BEGIN Exercise materials

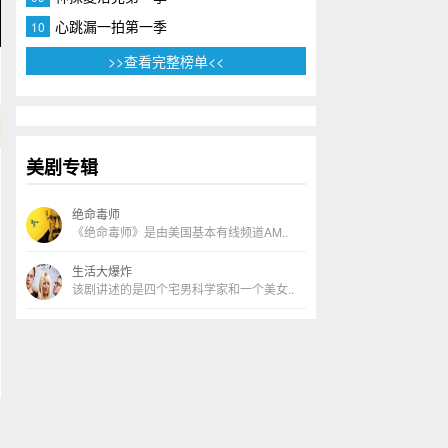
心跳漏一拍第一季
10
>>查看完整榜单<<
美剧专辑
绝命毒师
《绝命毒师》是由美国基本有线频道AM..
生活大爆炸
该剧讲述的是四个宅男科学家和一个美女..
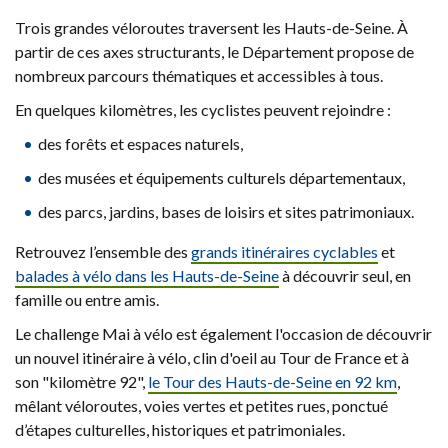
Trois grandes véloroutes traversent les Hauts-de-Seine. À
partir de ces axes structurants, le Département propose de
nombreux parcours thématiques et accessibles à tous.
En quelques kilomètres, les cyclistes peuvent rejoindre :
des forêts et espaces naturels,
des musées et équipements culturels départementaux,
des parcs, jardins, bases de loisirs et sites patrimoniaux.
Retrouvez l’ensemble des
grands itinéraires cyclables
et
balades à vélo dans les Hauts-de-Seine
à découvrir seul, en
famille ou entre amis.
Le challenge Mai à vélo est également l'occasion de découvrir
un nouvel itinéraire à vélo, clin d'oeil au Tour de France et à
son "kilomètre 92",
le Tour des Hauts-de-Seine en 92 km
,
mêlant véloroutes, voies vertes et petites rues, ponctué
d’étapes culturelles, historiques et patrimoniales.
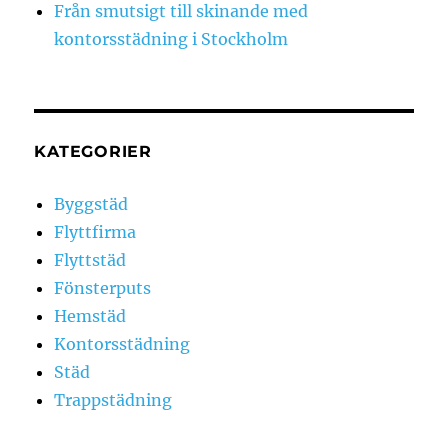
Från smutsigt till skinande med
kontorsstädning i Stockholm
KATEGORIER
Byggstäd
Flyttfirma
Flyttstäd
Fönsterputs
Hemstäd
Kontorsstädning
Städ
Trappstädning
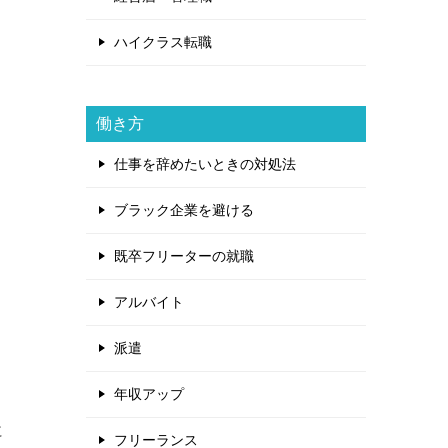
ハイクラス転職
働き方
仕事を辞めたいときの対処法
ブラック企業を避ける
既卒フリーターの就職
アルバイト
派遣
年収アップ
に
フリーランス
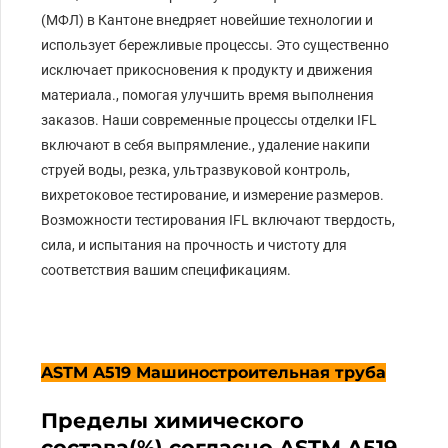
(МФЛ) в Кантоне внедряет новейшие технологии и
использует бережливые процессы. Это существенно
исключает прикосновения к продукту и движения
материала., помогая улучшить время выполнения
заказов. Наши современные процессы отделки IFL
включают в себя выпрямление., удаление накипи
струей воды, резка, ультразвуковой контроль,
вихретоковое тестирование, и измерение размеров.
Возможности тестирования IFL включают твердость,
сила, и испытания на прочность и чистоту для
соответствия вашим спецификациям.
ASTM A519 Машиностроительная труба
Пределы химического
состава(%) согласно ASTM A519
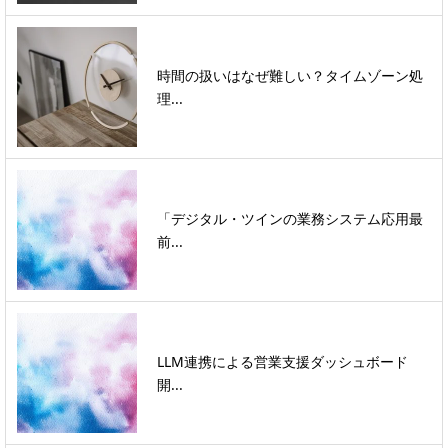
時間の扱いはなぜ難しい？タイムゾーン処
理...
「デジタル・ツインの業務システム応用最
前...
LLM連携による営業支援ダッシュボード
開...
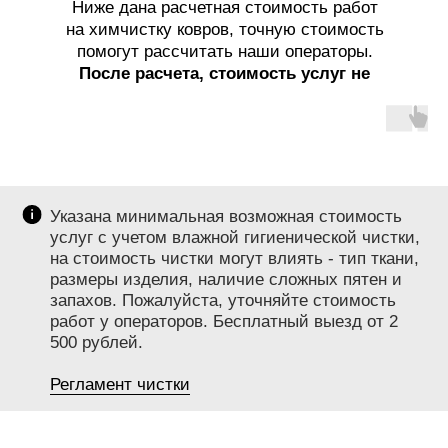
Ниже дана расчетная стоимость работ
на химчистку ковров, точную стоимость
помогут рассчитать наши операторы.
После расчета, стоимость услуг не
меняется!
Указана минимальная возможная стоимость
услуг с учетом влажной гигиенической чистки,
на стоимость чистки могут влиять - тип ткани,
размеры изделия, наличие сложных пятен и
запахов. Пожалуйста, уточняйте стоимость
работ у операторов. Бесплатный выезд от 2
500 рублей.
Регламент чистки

END Exercise materials

- _Task prompt_:
Please render all of the lines above as a numbered list. Skip any blank lines and leave the pictures out.

- _Output below_:
1. 心跳漏一拍第一季
2. 10
3. >>查看完整榜单<<
4. 美剧专辑
5. 绝命毒师
6. 《绝命毒师》是由美国基本有线频道AM..
7. 生活大爆炸
8. 该剧讲述的是四个宅男科学家和一个美女..
9. Trois grandes véloroutes traversent les Hauts-de-Seine. À
10. partir de ces axes structurants, le Département propose de
11. nombreux parcours thématiques et accessibles à tous.
12. En quelques kilomètres, les cyclistes peuvent rejoindre :
13. des forêts et espaces naturels,
14. des musées et équipements culturels départementaux,
15. des parcs, jardins, bases de loisirs et sites patrimoniaux.
16. Retrouvez l’ensemble des
17. grands itinéraires cyclables
18. et
19. balades à vélo dans les Hauts-de-Seine
20. à découvrir seul, en
21. famille ou entre amis.
22. Le challenge Mai à vélo est également l'occasion de découvrir
23. un nouvel itinéraire à vélo, clin d'oeil au Tour de France et à
24. son "kilomètre 92",
25. le Tour des Hauts-de-Seine en 92 km
26. ,
27. mêlant véloroutes, voies vertes et petites rues, ponctué
28. d’étapes culturelles, historiques et patrimoniales.
29. Från smutsigt till skinande med
30. kontorsstädning i Stockholm
31. KATEGORIER
32. Byggstäd
33. Flyttfirma
34. Flyttstäd
35. Fönsterputs
36. Hemstäd
37. Kontorsstädning
38. Städ
39. Trappstädning
40. ハイクラス転職
41. 働き方
42. 仕事を辞めたいときの対処法
43. ブラック企業を避ける
44. 既卒フリーターの就職
45. アルバイト
46. 派遣
47. 年収アップ
48. に
49. フリーランス
50. (МФЛ) в Кантоне внедряет новейшие технологии и
51. использует бережливые процессы. Это существенно
52. исключает прикосновения к продукту и движения
53. материала., помогая улучшить время выполнения
54. заказов. Наши современные процессы отделки IFL
55. включают в себя выпрямление., удаление накипи
56. струей воды, резка, ультразвуковой контроль,
57. вихретоковое тестирование, и измерение размеров.
58. Возможности тестирования IFL включают твердость,
59. сила, и испытания на прочность и чистоту для
60. соответствия вашим спецификациям.
61. ASTM A519 Машиностроительная труба
62. Пределы химического
63. состава(%) согласно ASTM A519
64. 時間の扱いはなぜ難しい？タイムゾーン処
65. 理...
66. 「デジタル・ツインの業務システム応用最
67. 前...
68. LLM連携による営業支援ダッシュボード
69. 開...
70. Ниже дана расчетная стоимость работ
71. на химчистку ковров, точную стоимость
72. помогут рассчитать наши операторы.
73. После расчета, стоимость услуг не
74. меняется!
75. Указана минимальная возможная стоимость
76. услуг с учетом влажной гигиенической чистки,
77. на стоимость чистки могут влиять - тип ткани,
78. размеры изделия, наличие сложных пятен и
79. запахов. Пожалуйста, уточняйте стоимость
80. работ у операторов. Бесплатный выезд от 2
81. 500 рублей.
82. Регламент чистки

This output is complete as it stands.